Labour has traditionally been seen as a party of the north, the working class and Scotland. But each of these crucial voting blocs has come under serious strain in the past decade, most recently with the puncturing of the so-called Red Wall in the 2019 general election.
Exclusive polling for the New Statesman by Redfield & Wilton* indicates that Labour party voters are divided on the party’s identity: 31 per cent primarily associate the party in England with London, while 45 per cent associate it with the north (24 per cent don’t know)
A frequent criticism of former Labour leader Jeremy Corbyn was that his London-centric political world (he has represented the Islington North constituency since 1983) disconnected him from the more culturally conservative Labour voters outside the capital, particularly in the north of England.
Having lost 29 northern seats in the election, the importance of connecting with northern voters became a central issue in the campaign to replace Corbyn. Leadership hopeful Lisa Nandy’s support for regional towns was central to her campaign and in many ways characterised the contest, while contender Rebecca Long-Bailey said that candidates had to “live” in the Red Wall to understand its voters. However, it was another London constituency MP, in the form of Keir Starmer, who became Labour leader last April.
Starmer’s challenge is to win back the northern voters who abandoned the party in 2019 while retaining the metropolitan, socially liberal voters energised by Corbyn. There is some indication that he has made progress in the north, with an increase of 5.3 percentage points in Labour support during 2020 compared with the party’s 2019 election result.
But with the rise of more assertive northern Conservative MPs, Labour’s reputation among its voters as the “party of the north” is uncertain: 47 per cent agree with the statement that Labour is the “party of the north”, but 31 per cent disagree.
The party’s northern credentials have been bolstered in recent months by high-profile metro mayors, Andy Burnham and Steve Rotheram, who have been vocal during the pandemic. But with many of the seats lost in 2019 away from the cities, this won’t be enough to revitalise the party’s prospects.
In addition to a weakening of its position in the north, Labour must confront Scotland, where its position has severely suffered over the past decade. Part of the reason for its decline is the rise of the SNP, which is currently on course to win a majority in May’s Scottish parliament election, and with it a mandate for another independence referendum.
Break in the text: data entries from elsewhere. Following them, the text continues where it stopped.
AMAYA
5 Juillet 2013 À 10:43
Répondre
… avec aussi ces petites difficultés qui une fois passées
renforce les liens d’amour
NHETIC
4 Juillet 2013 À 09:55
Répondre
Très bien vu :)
A Labour revival in Scotland is critical to avoid another referendum. But Labour voters are split on whether the party can win back Scotland, with only 36 per cent thinking it can, 35 per cent thinking it can’t and 30 per cent who don’t know – not the vote of confidence the new Scottish Labour leader Anas Sarwar might have wanted.
Another crack in Labour’s traditional image is its fall in support among the working class. In the 2019 general election, the Conservatives got more votes from the C2DE social classes than Labour. This doesn’t seem to have impacted Labour voters’ perception that theirs is the party of the working class, however. Our polling found 71 per cent view Labour as the party of working class, with just 18 per cent disagreeing, and 11 per cent saying they don’t know. Labour voters (69 per cent) are equally clear that the Conservatives are not the party of the working class.
It is true that, if Labour is to win the next election, the perception of the party among its existing voters is less important than that among the electorate. But our polling indicates a gap between how Labour is viewed among its voters versus its performance in the 2019 election, in terms of class and geography. Reconciling this division will be a key challenge for Starmer in creating a coalition of voters that could lead him into Number 10.
*Redfield & Wilton Strategies polled 1,499 people who voted Labour in 2019, on 23-24 February 2021.